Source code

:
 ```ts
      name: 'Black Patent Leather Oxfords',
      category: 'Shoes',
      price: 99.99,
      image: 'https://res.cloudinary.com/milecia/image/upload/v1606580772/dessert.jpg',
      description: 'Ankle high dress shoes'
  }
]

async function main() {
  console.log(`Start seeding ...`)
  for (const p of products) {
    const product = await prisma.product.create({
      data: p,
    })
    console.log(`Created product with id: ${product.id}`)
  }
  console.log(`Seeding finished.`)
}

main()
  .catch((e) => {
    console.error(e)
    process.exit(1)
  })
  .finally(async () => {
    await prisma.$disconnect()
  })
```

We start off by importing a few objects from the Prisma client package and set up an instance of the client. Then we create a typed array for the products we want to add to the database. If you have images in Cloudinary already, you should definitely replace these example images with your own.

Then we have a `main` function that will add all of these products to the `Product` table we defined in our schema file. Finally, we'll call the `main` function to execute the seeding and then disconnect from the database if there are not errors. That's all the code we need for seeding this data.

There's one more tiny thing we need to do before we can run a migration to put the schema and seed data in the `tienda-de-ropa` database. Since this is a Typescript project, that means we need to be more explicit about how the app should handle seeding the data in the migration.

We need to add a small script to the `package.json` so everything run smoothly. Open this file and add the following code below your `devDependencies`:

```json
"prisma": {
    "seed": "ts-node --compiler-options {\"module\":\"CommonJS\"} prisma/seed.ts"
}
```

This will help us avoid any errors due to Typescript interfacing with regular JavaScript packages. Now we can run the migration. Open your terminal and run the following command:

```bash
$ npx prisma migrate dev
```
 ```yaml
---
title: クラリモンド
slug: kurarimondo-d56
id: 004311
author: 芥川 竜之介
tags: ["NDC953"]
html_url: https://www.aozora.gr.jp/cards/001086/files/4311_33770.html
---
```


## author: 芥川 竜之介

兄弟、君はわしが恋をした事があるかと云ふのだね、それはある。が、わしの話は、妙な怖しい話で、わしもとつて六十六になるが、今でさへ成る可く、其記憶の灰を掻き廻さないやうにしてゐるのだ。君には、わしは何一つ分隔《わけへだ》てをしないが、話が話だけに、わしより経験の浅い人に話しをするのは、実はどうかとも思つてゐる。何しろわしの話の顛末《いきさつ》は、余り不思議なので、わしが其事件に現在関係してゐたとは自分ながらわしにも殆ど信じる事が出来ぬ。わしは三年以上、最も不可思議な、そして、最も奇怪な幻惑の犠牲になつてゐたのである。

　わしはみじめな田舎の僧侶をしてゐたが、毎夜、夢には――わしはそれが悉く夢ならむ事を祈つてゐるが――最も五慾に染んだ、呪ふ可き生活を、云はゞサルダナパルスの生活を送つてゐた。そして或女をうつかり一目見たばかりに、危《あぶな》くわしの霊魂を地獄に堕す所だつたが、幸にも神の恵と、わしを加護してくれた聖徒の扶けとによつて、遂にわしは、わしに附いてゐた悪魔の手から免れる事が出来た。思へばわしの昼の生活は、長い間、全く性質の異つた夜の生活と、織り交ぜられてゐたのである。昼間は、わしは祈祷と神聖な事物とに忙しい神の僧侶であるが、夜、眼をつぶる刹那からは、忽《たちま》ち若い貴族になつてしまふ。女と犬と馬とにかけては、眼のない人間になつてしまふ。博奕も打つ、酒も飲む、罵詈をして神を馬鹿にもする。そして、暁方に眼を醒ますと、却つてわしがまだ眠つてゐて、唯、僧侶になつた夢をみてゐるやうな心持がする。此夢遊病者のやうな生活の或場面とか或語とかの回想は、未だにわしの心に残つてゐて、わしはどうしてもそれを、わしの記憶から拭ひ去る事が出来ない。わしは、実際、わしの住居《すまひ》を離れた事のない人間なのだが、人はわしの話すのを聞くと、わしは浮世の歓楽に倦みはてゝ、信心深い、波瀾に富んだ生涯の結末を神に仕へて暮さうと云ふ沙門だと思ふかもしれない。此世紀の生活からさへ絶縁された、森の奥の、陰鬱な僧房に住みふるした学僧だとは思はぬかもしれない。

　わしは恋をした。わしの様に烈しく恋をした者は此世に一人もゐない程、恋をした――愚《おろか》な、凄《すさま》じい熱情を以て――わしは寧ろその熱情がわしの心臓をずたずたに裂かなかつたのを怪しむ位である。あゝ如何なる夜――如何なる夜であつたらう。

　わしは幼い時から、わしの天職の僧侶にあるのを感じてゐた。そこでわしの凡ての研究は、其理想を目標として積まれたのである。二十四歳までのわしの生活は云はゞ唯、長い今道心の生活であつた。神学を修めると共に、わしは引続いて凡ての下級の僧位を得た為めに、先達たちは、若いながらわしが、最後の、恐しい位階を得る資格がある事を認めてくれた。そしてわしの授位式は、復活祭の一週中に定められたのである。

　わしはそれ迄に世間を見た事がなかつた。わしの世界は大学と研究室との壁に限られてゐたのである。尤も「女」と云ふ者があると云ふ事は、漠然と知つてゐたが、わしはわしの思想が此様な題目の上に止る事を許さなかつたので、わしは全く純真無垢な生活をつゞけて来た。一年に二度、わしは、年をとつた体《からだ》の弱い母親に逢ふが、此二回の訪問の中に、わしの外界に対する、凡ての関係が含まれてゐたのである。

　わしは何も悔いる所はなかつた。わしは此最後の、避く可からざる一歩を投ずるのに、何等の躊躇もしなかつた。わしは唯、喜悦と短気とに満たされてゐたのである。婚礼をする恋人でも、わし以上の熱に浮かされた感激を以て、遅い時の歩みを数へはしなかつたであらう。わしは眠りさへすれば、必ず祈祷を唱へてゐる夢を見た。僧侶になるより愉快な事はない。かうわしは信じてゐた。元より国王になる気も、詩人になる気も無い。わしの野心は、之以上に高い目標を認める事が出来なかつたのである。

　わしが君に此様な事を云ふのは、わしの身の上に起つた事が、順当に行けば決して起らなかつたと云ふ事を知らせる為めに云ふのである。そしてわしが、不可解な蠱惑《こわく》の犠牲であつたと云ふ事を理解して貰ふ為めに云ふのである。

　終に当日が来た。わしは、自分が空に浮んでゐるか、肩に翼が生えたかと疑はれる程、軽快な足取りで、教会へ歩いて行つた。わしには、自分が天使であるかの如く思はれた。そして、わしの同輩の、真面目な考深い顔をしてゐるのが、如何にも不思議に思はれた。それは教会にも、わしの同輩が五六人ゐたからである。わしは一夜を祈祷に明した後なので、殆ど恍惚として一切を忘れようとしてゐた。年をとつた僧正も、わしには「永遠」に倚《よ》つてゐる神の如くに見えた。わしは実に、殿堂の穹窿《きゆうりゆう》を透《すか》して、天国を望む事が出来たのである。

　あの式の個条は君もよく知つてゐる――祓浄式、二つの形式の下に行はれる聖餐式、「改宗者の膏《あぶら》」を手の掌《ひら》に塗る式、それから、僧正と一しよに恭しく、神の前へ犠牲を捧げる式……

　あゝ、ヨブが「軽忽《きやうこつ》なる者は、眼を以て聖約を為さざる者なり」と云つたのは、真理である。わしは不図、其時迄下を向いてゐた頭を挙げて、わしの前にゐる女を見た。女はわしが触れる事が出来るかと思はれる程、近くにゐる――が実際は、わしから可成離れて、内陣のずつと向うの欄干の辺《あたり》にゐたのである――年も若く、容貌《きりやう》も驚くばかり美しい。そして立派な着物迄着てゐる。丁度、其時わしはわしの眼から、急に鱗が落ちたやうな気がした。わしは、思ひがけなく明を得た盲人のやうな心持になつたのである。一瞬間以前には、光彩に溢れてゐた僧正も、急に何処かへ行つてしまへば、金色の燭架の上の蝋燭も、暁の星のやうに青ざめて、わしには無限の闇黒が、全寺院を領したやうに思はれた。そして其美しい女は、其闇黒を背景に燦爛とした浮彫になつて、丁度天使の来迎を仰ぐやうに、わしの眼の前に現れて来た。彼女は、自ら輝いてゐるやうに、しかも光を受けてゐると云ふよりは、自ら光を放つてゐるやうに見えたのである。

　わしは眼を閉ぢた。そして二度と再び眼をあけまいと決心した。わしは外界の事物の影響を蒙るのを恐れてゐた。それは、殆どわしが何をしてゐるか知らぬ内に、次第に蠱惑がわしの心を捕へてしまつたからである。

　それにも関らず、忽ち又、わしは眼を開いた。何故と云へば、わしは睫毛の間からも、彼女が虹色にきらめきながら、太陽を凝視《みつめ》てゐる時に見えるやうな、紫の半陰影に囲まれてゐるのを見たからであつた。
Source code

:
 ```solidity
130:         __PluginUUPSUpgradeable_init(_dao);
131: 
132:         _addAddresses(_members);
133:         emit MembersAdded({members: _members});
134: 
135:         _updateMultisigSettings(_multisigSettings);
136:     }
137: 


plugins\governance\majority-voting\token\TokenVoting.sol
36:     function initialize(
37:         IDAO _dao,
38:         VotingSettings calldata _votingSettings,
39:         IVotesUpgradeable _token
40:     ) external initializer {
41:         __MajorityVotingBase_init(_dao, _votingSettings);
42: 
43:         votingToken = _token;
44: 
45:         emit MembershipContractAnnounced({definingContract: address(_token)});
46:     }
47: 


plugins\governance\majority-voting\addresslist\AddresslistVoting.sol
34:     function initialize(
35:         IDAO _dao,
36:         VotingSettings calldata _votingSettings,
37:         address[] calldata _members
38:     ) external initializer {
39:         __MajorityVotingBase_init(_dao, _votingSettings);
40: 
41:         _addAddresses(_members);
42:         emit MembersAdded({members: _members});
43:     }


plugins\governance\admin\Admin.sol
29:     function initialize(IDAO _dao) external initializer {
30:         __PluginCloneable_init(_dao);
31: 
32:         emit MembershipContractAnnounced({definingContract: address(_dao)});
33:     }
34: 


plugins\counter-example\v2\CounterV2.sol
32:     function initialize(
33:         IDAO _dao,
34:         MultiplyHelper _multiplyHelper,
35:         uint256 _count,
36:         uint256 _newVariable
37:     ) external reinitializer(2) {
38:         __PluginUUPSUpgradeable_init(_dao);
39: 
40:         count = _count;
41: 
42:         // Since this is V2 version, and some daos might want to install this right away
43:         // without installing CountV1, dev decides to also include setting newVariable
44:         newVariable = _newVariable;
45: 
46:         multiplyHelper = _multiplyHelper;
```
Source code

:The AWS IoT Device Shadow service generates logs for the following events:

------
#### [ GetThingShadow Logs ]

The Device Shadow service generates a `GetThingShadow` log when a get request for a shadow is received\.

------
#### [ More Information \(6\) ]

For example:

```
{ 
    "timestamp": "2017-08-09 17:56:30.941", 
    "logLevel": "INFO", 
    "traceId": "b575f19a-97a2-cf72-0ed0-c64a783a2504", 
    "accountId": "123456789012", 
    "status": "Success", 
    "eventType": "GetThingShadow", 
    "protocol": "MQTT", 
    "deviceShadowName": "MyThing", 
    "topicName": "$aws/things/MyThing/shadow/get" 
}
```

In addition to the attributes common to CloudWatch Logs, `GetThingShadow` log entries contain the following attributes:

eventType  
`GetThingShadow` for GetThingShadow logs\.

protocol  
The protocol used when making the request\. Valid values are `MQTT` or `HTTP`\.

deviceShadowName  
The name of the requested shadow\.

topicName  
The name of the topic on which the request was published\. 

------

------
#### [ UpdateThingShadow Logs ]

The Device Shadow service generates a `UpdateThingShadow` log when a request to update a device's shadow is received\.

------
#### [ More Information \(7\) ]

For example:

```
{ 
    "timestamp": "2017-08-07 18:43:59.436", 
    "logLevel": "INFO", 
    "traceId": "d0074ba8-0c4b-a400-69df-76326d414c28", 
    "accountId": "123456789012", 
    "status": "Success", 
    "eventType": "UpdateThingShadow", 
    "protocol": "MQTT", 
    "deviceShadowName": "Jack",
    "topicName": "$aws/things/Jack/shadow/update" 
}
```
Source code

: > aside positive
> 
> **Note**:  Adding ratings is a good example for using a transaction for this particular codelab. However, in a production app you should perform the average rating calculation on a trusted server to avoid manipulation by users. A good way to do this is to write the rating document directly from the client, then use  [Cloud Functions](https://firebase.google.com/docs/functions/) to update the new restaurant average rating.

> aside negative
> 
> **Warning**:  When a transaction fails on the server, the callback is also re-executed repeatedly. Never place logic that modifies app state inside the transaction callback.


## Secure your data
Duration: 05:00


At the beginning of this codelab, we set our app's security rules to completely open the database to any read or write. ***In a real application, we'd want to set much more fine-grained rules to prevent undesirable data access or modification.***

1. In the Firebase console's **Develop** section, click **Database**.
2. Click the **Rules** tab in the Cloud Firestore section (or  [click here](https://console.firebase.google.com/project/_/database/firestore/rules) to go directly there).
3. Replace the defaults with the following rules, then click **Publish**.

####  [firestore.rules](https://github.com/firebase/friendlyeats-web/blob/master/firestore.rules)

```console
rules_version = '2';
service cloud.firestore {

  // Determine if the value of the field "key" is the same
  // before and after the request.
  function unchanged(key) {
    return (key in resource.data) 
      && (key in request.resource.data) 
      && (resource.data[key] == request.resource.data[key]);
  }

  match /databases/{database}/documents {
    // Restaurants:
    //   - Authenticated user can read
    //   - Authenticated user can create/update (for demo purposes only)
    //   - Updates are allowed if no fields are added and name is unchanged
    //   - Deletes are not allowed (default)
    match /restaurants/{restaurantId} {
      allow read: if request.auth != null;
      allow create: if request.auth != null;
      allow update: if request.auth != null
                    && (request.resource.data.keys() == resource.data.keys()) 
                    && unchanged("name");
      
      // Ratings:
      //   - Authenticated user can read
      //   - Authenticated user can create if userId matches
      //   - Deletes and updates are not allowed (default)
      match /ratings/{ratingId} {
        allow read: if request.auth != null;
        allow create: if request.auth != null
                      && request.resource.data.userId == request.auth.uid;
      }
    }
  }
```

══════

#### [TASK ITEM]
Among the lines of the material, find those that hold the word "traceId" and copy them.

#### [RESPONSE AREA]
    "traceId": "b575f19a-97a2-cf72-0ed0-c64a783a2504", 
    "traceId": "d0074ba8-0c4b-a400-69df-76326d414c28", 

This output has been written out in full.